Will T-Mobile, MetroPCS and Sprint Deals Change the Industry?
With T-Mobile and MetroPCS merging, and Sprint and Clearwire being courted by Softbank, in a year's time we could see a different, more competitive wireless industry.Verizon Wireless, AT&T, Sprint and T-Mobile—the nation's four largest wireless carriers, respectively—along with their millions of wireless subscribers, are likely to be affected, to varying degrees, by the news of the last few weeks. Shifts in the size, and so power, of the carriers changes their ability to compete at a national level and ultimately the prices they offer subscribers, as we learned from AT&T's failed 2011 bid to purchase Deutsche Telekom (DT)-owned T-Mobile. U.S. federal regulators felt so strongly that that an overly large AT&T would create two dominating carriers (AT&T and Verizon) and ultimately higher prices for consumers that they not only disapproved of the deal, but sued to stop it.
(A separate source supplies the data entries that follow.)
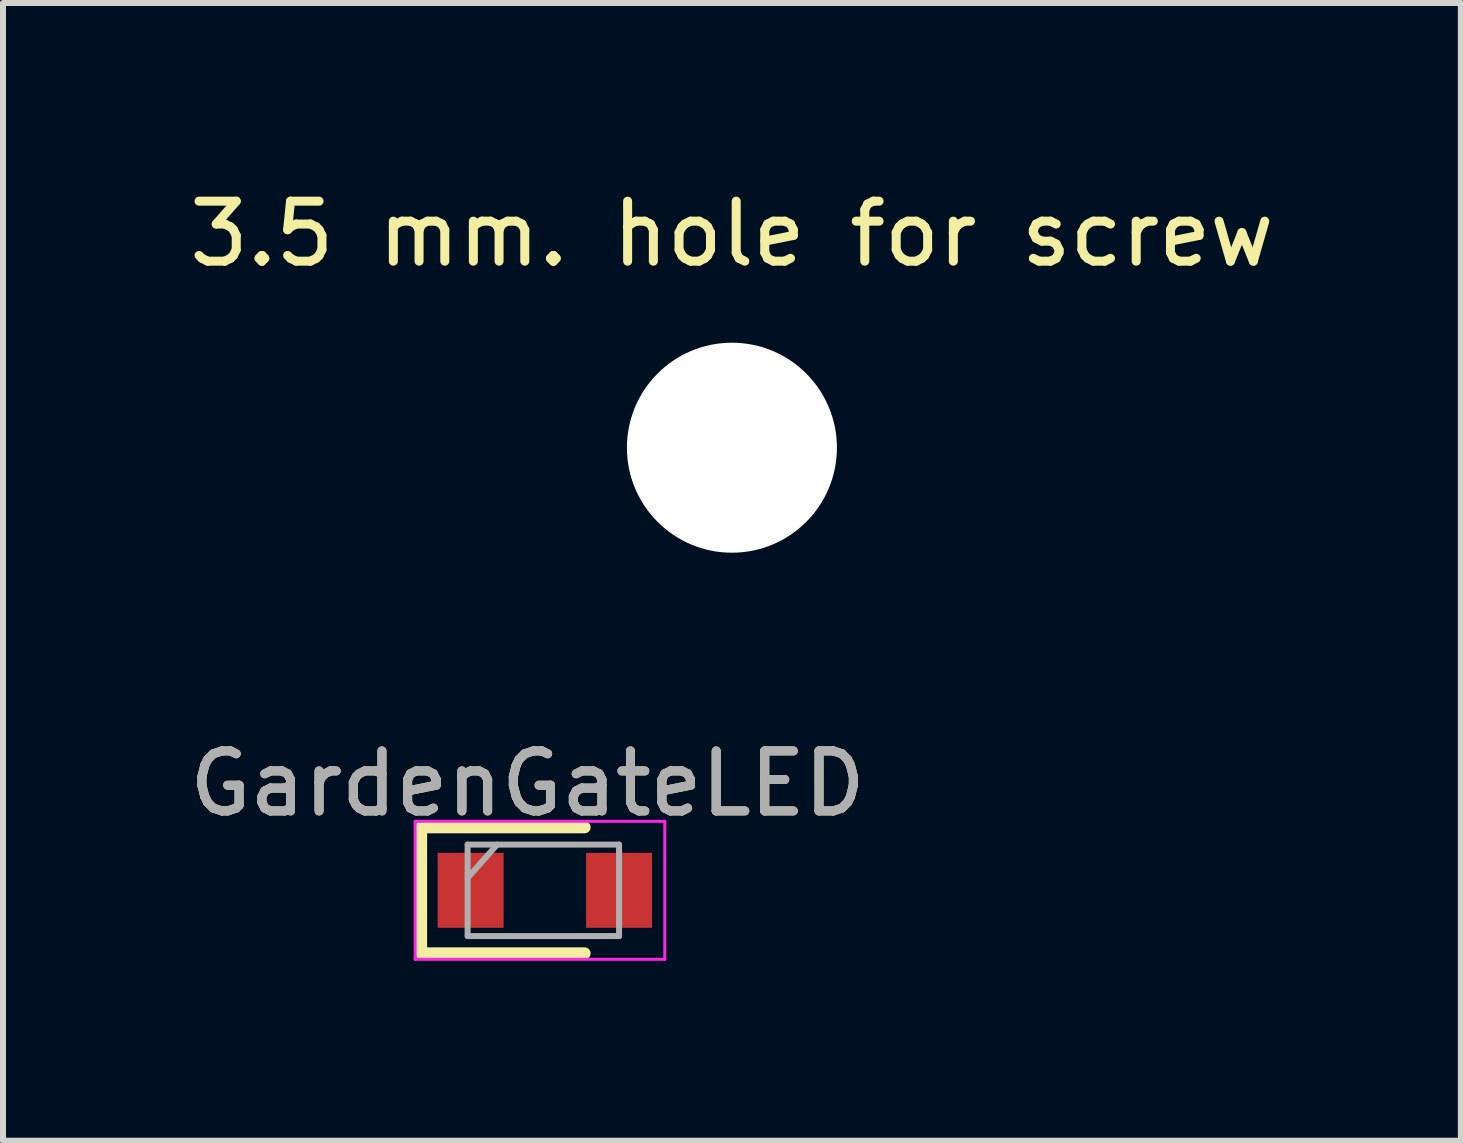
<source format=kicad_pcb>
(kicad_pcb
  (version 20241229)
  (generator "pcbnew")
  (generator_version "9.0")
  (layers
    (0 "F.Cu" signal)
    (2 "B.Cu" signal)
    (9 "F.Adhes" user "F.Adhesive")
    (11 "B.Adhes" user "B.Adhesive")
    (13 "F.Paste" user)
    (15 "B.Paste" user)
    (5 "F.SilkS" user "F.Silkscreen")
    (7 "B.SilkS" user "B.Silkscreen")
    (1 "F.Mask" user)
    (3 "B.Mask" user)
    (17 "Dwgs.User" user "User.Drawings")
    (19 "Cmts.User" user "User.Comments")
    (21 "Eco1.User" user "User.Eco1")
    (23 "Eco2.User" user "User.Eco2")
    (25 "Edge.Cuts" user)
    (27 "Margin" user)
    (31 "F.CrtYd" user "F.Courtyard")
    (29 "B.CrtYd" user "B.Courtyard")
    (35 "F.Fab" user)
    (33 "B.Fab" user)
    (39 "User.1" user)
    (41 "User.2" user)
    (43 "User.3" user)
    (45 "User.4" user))
  (footprint "3.5 mm. hole for screw"
    (layer "F.Cu")
    (at 9.149 0.348)
    (property "Reference" "3.5 mm. hole for screw" (at 0 0.5 0) (layer "F.SilkS") (effects (font (size 1 1) (thickness 0.15))))
    (attr through_hole)
    (pad "" np_thru_hole circle (at 0 4.064) (size 3.5 3.5) (drill 3.5) (layers "*.Cu" "*.Mask")))
  (footprint "GardenGateLED"
    (layer "F.Cu")
    (at 5.744 11.789)
    (property "Reference" "GardenGateLED" (at 0 -1.778 0) (layer "F.SilkS") (effects (font (size 1 1) (thickness 0.15))))
    (attr smd)
    (fp_line (start -1.775 -1.05) (end -1.775 1.05) (stroke (width 0.2) (type solid)) (layer "F.SilkS"))
    (fp_line (start -1.775 1.05) (end 0.95 1.05) (stroke (width 0.2) (type solid)) (layer "F.SilkS"))
    (fp_line (start 0.95 -1.05) (end -1.775 -1.05) (stroke (width 0.2) (type solid)) (layer "F.SilkS"))
    (fp_line (start -1.875 -1.15) (end 2.286 -1.15) (stroke (width 0.05) (type solid)) (layer "F.CrtYd"))
    (fp_line (start -1.875 1.15) (end -1.875 -1.15) (stroke (width 0.05) (type solid)) (layer "F.CrtYd"))
    (fp_line (start 2.286 -1.15) (end 2.286 1.15) (stroke (width 0.05) (type solid)) (layer "F.CrtYd"))
    (fp_line (start 2.286 1.15) (end -1.875 1.15) (stroke (width 0.05) (type solid)) (layer "F.CrtYd"))
    (fp_line (start -1 -0.762) (end 1.524 -0.762) (stroke (width 0.1) (type solid)) (layer "F.Fab"))
    (fp_line (start -1 -0.208) (end -0.508 -0.762) (stroke (width 0.1) (type solid)) (layer "F.Fab"))
    (fp_line (start -1 0.762) (end -1 -0.762) (stroke (width 0.1) (type solid)) (layer "F.Fab"))
    (fp_line (start 1.524 -0.762) (end 1.524 0.762) (stroke (width 0.1) (type solid)) (layer "F.Fab"))
    (fp_line (start 1.524 0.762) (end -1 0.762) (stroke (width 0.1) (type solid)) (layer "F.Fab"))
    (fp_text user "${REFERENCE}" (at 0 -1.778 0) (layer "F.Fab") (effects (font (size 1 1) (thickness 0.15))))
    (pad "1" smd rect (at -0.95 0) (size 1.1 1.25) (layers "F.Cu" "F.Mask" "F.Paste"))
    (pad "2" smd rect (at 1.524 0) (size 1.1 1.25) (layers "F.Cu" "F.Mask" "F.Paste")))
  (gr_rect
    (start -3 -3)
    (end 21.298 15.963)
    (stroke (width 0.1) (type default))
    (fill no)
    (layer "Edge.Cuts")))
</source>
This summer, Softbank, Japan's third-largest carrier, began talks about financially backing a combined T-Mobile and Sprint, which DT, having learned its lesson with AT&T, ultimately backed away from, fearing regulators would again object to a carrier of that size, according to an Oct. 11 report from CNBC. What happened from there, the public is now learning, is that DT decided that a T-Mobile merger with U.S. No. 5 carrier, MetroPCS, would be far less objectionable—and rightly so; MetroPCS has about 9 million subscribers to T-Mobile's 33 million and Sprint's 56 million; AT&T and Verizon, in nearly a league of their own, have 105 million and 111 million subscribers, respectively—and Softbank then began focusing on Sprint and its partner Clearwire.
If both deals go through—if Softbank buys a majority share of Sprint, giving it the money it needs to roll out a robust Long Term Evolution (LTE) network, and T-Mobile and MetroPCS team up to create a firecracker of a value-focused player—in a year's time, might the wireless industry be a different animal?